Honorable Mention
Silence in Synesthesia
DESCRIPTION
Silence in Synesthesia, an ongoing project, shows the photographer's curiosity about the time and the world we experience. Naturally, our conception of the reality around us is a continuous act of layering moments of experience. What we see as real is only defined by our belief structure. However, what is the world beyond the visible spectrum? If time can arbitrarily weave together many moments, what our perception of the moment will change in that intertwining of time? Using synesthesia, a neurological term for the mixing of senses, as a metaphor, this project probes the other side of probability and provokes the visual senses.
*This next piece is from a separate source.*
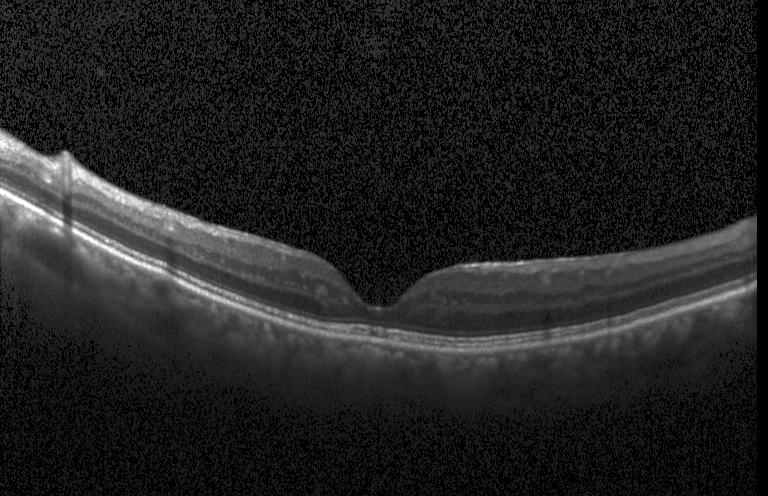 OCT finding: no choroidal neovascularization, diabetic macular edema, or drusen.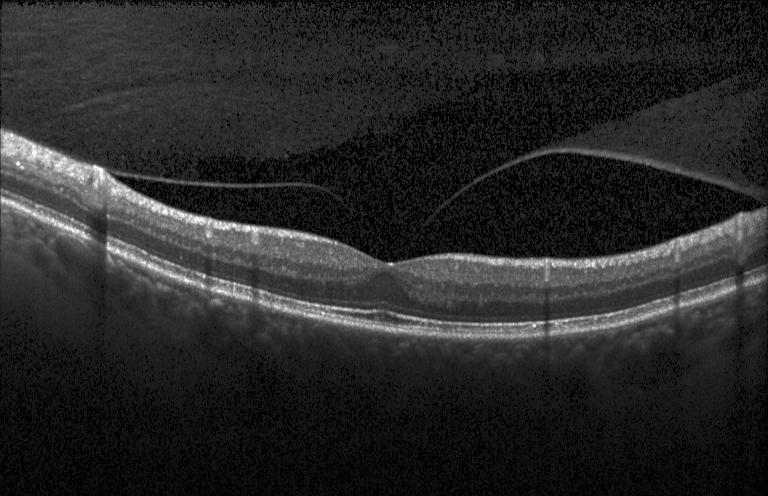 Macular OCT: no CNV, no DME, and no drusen.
By combining two layers of time, it creates an ambiguous experience that strives to offer a venue to encourage viewers to perceive themselves in the act of perceiving.
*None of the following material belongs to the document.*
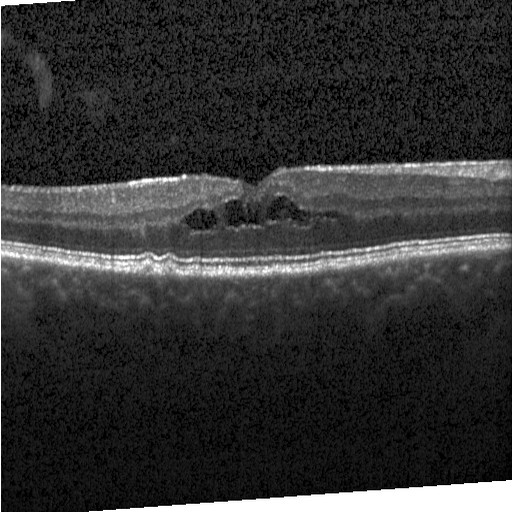

Macular scan. Spectral-domain optical coherence tomography. Optical coherence tomography scan. The scan shows diabetic macular edema (DME).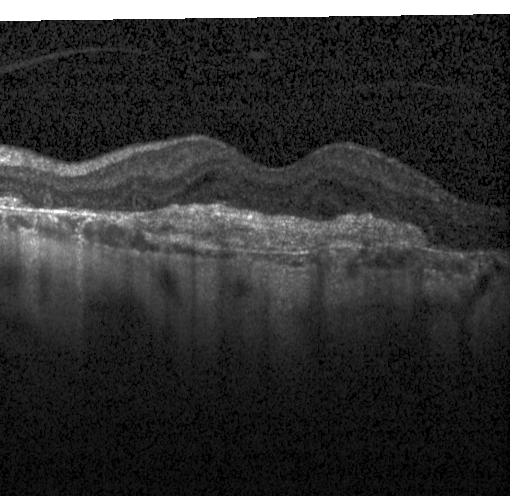
Impression: choroidal neovascularization.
To create this project, images are blindly overlapped by rewinding film after it has been exposed. Adopting coincidence as a tool, two separate events—with no apparent or planned connection—are fused together by their colors and open an abstract space. Through an entangled web of intended actions and unintended instances, the act of photography is transformed into a theatrical encounter, playing with the present moment. When the seen and unseen meet—and strangeness and beauty intertwine—the light and shadow are merged into a new experience of infinite possibilities.
AUTHOR
Wen Hang Lin was born and raised in Taiwan. Inspired by Robert Frank's The Americans, he moved to America and studied photography in his early twenties. Wen is interested in expressing his philosophical observation of daily life through art and creativity. His works were in numerous exhibitions throughout the US, including Tucson Museum of Art, Mesa Arts Center, Ariz. and The Center for Fine Art Photography, Colo. He was named as the finalist for The John Chervinsky Emerging Photographer Scholarship at Griffin Museum of Photography, Mass. Wen also received Commendation Award for the Fellowship 17, at Silver Eye Center for Photography, Pa. Recently, he is awarded a gold medal in The Prix de la Photographie, Paris (P×3), for the Fine Art/Abstract category. Wen earned his B.F.A. at Arizona State University and M.F.A. at The Ohio State University. He currently has worked in the arts as a graphic designer in Phoenix, Ariz.